Thursday, August 30, 2007

1984: The Year That Wasn't

I probably would never have come across this book if I hadn't had to read it in high school. But I'm glad I did, because it has been one of the most influential things I have ever read. It's an extraordinarily important book, and if you only re-read one book from your high school experience, make it this one.

This is the book that George Orwell wrote as he knew he was dying. It's filled with a driving sense of purpose, a sense of warning. Orwell wrote us to warn us of what the world would look like, if we ever lost the Long War.

The Long War probably isn't what you're thinking, although what we call the Cold War was part of it. The Long War is the eternal struggle of enlightened individualism against totalitarianism, liberty versus tyranny. 1984 spells out in painful details the cost of defeat. It also shows us, obliquely, how to avoid going there.

In the world of Winston Smith, liberty had long since gone down to defeat. The Party ruled all. It governed you from the moment you opened your eyes in the morning to the moment you closed them again at night, and held you to account for what you mumbled in your dreams. If the contents of your thoughts weren't sufficiently orthodox, the Ministry of Love would fix you. We get to see the entire process through to its horrific conclusion. Winston Smith goes from Party functionary to rebel, rebel to prisoner, and finally prisoner to ... what? In a real sense he was always a prisoner. His final transformation was a final realization of that fact. He is, at the end, a completely broken man.

But the world doesn't have to end up like this. That's the key message here.

Our best line of defense at home? A healthy suspicion of those we keep in power. My current blog tagline as I write this states my position perfectly: "In God we trust. Everyone else, keep your hands where I can see 'em." We the citizens have a duty to stay informed, and keep our elected leaders' feet to the fire. Most of them are good, honest people. But even so we dare not trust them with too much power. This means that the government will never be as efficient as it could be. This means that there are things the government won't be able to do. We simply have to accept that as the price of freedom.

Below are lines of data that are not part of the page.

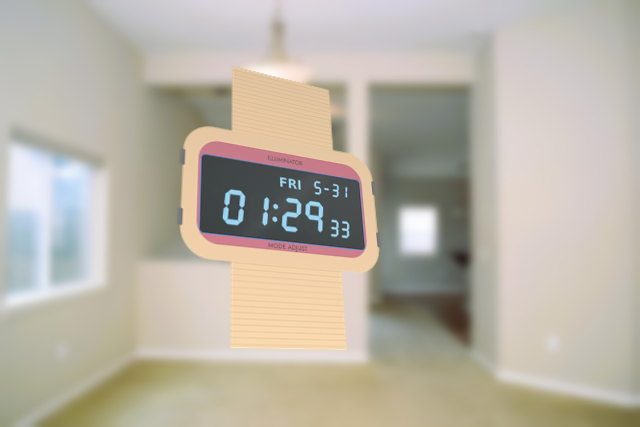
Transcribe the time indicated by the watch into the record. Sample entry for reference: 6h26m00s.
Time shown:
1h29m33s
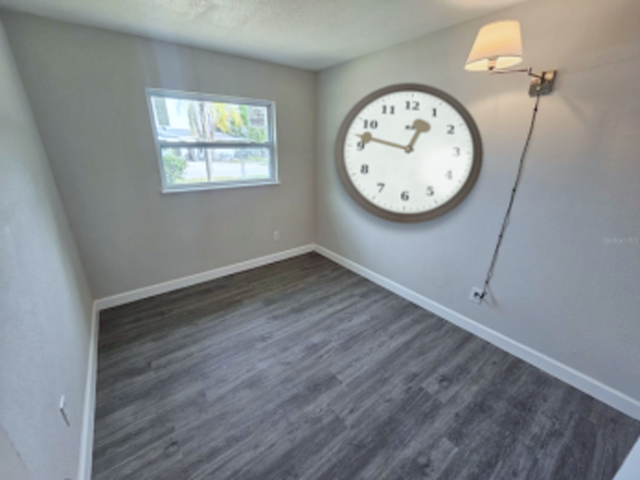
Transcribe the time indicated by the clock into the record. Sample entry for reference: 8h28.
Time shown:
12h47
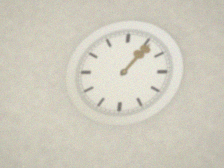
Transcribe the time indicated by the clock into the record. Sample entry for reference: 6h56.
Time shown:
1h06
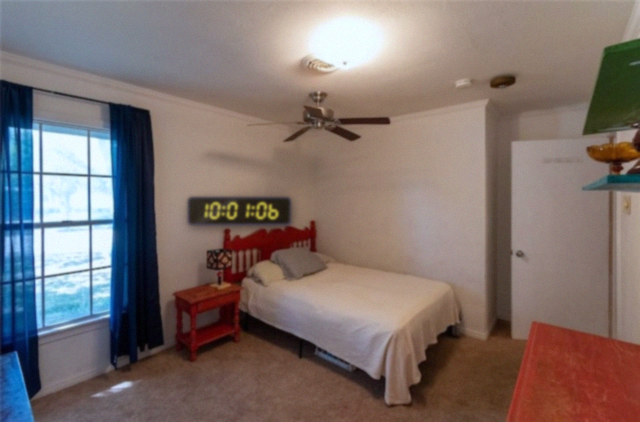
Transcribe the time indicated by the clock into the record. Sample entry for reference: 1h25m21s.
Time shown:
10h01m06s
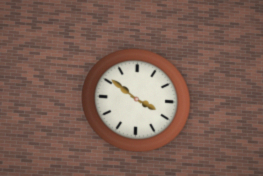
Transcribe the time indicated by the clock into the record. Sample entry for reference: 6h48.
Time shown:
3h51
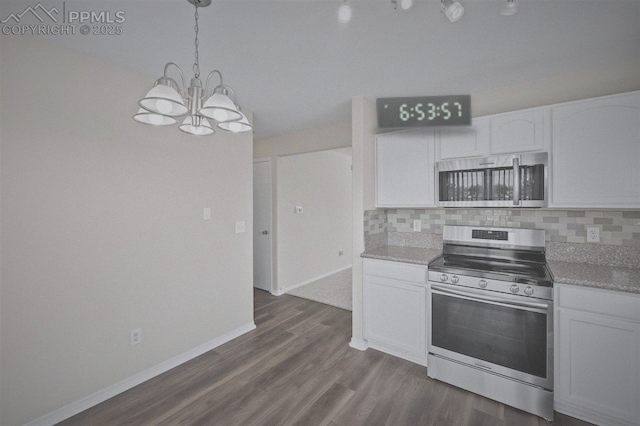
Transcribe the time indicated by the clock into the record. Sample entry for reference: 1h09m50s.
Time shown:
6h53m57s
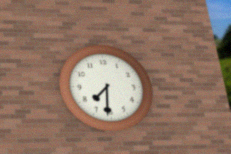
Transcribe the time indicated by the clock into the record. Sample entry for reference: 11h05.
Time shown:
7h31
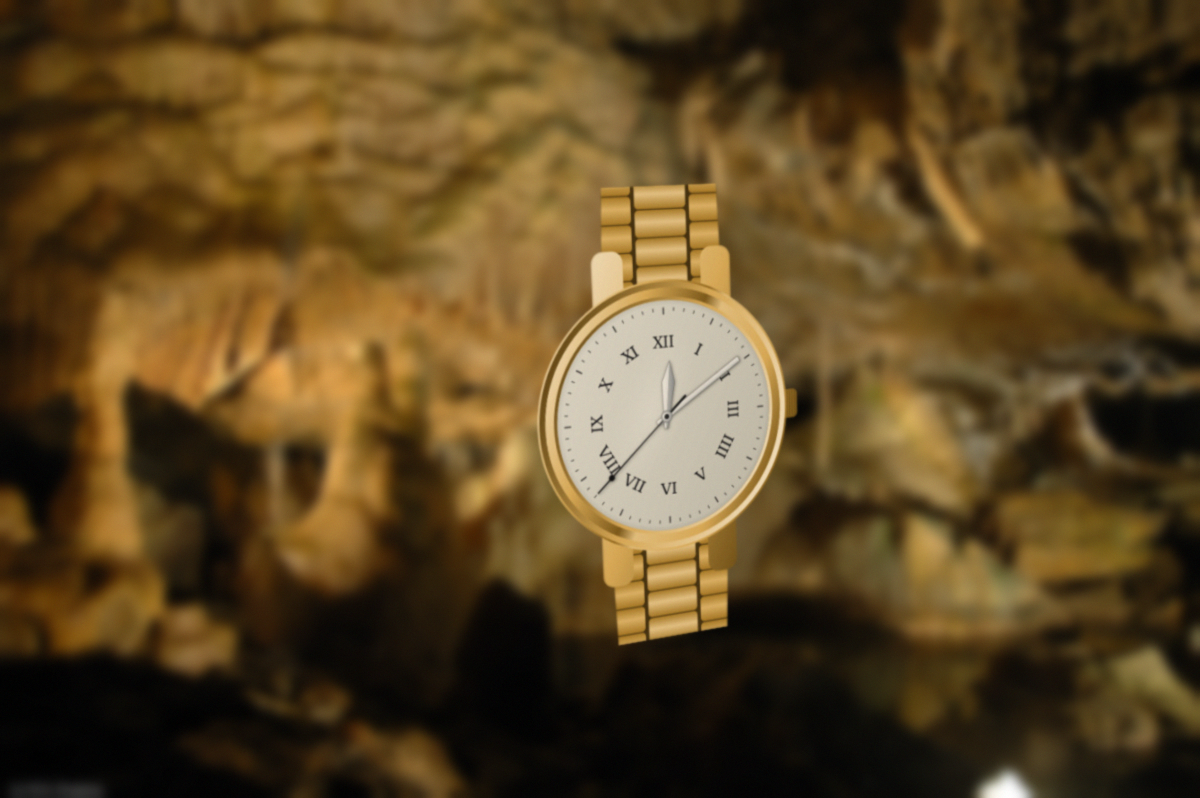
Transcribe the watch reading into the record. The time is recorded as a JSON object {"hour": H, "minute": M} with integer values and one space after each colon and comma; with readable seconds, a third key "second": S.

But it goes beyond that. For example, this is the reason that I really don't like hate crimes legislation. I do not like the idea of criminalizing the content of a man's thoughts. It is irrelevant to me that those thoughts are indefensible or uncivilized. Because eventually someone will work their way around to criminalizing mine. It's far, far easier to stop this thing from snowballing now, than to try to stop it once the Powers That Be get used to the idea of legislating what you're allowed to think.

It's also why I really don't like political correctness. Mind you, I do think that a proper gentleman should self-censor his speech. I do not always do a good job of that. Some words have no place at all in polite communication, and if you cannot express yourself without vulgarity then your vocabulary is sadly lacking. That said ... There are substantive conversations we cannot have today, because they are not PC. We all know what we are not allowed to say, and about whom we are not allowed to speak. Try to have a serious conversation about a taboo topic, and you're branded a racist, a sexist, or worse. This is distinctly unhelpful, and does no one any real good. Pretending that an issue does not exist does nothing to help the situation.

But forewarned is forearmed: we do not go forward in this struggle unguided. And because an Englishman looked ahead and told us what he saw, we have a better chance to avoid the abyss.

Give it a read if you haven't done so lately. It'll make you think.